> [COMPLETE THE FOLLOWING]:
1. Translate this sentence from the library festival announcement into Spanish: "Founded in 1969, the Langston Hughes Community Library & Cultural Center was known as the “store front” library, because it was initially housed in the old Woolworth’s building on 102nd Street and Northern Blvd."
2. Pick up the library festival announcement after its final sentence and write the next part.

> [EXCERPTED TEXT]:

☆ ☆ ☆ ☆ ☆

The Intercultural Alliance of Artists & Scholars, Inc.

Langston Hughes Community Library Hosts 1st Annual phati’tude African American Literary Festival


New York, NY -- (ReleaseWire) -- 02/11/2011 -- Founded in 1969, the Langston Hughes Community Library & Cultural Center was known as the “store front” library, because it was initially housed in the old Woolworth’s building on 102nd Street and Northern Blvd. The Library moved in 1999 to its current state-of-the-art facility on 100th Street, where the 1ST ANNUAL PHATI’TUDE AFRICAN AMERICAN LITERARY FESTIVAL is being held.

Gabrielle David, Executive Director of the Intercultural Alliance of Artists & Scholars, Inc. (IAAS) and editor-in-chief of phati’tude Literary Magazine has had a longstanding relationship with the Langston Hughes Community Library since its inception, having been raised in the Corona-East Elmhurst area.

☆ ☆ ☆ ☆ ☆

> [SUPPLIED ENTRIES]:
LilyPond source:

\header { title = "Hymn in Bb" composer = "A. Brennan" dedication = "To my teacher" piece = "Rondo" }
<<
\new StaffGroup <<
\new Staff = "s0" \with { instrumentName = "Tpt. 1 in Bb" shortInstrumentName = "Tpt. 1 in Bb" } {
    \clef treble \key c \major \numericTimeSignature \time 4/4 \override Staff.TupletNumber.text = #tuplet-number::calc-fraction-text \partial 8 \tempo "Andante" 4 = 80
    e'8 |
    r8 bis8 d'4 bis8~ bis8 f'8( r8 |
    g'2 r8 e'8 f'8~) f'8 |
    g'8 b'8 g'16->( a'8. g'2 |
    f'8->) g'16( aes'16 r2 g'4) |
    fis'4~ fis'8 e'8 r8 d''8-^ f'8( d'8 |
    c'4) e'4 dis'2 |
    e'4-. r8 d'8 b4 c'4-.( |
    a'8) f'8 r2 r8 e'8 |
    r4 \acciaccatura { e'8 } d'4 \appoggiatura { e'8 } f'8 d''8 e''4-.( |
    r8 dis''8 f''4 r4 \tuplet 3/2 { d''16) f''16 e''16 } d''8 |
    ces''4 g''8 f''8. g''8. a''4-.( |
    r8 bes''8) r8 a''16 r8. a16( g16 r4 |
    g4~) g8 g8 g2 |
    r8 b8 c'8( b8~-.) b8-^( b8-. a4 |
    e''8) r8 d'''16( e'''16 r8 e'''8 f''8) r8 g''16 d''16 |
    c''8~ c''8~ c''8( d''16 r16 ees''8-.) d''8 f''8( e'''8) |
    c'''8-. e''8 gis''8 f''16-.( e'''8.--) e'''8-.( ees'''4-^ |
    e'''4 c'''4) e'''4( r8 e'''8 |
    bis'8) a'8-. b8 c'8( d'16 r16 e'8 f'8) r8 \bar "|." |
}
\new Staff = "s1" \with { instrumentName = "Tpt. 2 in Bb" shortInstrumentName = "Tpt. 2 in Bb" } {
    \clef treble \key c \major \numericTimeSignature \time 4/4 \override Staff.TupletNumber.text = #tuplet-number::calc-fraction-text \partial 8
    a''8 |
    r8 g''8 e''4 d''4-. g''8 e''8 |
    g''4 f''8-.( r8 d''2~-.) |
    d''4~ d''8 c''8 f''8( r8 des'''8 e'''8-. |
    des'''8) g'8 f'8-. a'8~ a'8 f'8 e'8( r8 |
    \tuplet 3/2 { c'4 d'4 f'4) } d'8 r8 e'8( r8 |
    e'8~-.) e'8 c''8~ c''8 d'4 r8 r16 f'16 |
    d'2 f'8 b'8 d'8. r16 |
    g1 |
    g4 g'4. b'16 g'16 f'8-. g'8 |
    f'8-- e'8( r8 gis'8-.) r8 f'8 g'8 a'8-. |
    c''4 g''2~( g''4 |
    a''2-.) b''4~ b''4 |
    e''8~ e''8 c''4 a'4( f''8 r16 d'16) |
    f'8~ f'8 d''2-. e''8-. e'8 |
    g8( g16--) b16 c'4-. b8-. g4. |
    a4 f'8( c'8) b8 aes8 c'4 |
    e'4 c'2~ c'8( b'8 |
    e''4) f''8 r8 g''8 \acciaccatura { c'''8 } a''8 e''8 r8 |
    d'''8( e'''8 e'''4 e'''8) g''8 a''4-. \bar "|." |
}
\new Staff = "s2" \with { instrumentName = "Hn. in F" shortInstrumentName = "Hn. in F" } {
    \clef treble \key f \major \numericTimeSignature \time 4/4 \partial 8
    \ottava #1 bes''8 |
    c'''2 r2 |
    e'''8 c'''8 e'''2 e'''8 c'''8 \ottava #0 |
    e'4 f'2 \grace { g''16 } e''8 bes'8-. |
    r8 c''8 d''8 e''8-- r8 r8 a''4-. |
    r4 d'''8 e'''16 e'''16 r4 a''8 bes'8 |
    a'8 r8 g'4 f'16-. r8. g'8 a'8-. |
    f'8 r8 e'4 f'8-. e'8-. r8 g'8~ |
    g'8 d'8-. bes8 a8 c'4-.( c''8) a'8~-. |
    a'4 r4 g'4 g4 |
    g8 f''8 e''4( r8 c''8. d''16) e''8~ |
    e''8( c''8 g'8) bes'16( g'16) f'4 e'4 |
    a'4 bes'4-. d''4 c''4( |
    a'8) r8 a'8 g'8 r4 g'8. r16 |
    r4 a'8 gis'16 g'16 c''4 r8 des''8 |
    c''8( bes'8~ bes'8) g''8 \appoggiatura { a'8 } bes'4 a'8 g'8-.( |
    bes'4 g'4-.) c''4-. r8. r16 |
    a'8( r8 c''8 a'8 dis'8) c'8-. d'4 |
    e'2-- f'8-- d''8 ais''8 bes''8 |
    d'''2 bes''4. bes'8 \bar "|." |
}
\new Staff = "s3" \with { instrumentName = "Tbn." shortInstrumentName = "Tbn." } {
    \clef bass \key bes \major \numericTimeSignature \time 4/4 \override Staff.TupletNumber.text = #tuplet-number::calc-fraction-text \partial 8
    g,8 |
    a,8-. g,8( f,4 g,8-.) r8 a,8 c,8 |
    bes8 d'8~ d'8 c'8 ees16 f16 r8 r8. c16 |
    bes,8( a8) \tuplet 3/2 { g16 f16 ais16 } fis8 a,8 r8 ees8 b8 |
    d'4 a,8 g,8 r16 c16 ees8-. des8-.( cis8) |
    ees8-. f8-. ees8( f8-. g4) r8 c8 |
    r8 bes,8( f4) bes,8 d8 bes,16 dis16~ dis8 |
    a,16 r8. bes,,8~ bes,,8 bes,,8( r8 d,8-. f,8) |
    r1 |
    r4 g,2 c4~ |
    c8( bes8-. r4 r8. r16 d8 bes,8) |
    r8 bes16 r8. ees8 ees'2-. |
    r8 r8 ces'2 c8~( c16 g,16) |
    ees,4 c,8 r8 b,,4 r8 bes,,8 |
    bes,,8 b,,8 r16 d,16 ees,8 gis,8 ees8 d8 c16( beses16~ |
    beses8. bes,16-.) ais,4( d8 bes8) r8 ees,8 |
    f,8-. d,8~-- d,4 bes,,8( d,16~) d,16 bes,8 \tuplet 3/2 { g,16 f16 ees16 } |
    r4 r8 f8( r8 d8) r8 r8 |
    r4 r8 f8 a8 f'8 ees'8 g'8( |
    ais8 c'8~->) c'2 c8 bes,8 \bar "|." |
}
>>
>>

☆ ☆ ☆ ☆ ☆

> [TASK RESULTS]:
1. Fundada en 1969, la Langston Hughes Community Library & Cultural Center era conocida como la biblioteca “de local comercial”, porque al principio estaba ubicada en el antiguo edificio de Woolworth’s en la calle 102 y Northern Blvd.

2.
During the early 1980s, David and Lorraine Miller Nuzzo (curator for phatLiterature Literary TV Program and currently Art Director for phati’tude), held a successful photography exhibit, “100 Photographs.” During the 1990s, David worked with then Literature Coordinator, Linda Bannerman-Martin, to produce the literary series, “New American Writers of the 90s,” which featured poets and writers such as Maria Mazziotti Gillan, Louis Reyes Rivera, Cornelius Eady, Jesús Papoleto Meléndez, Shirley Bradley LeFlore, Regie Cabico, Ethelbert Miller, among others. From this collaborative effort, phati’tude Literary Magazine was conceived, followed by phatLiterature, which was taped before a live studio audience at the Langston Hughes Library.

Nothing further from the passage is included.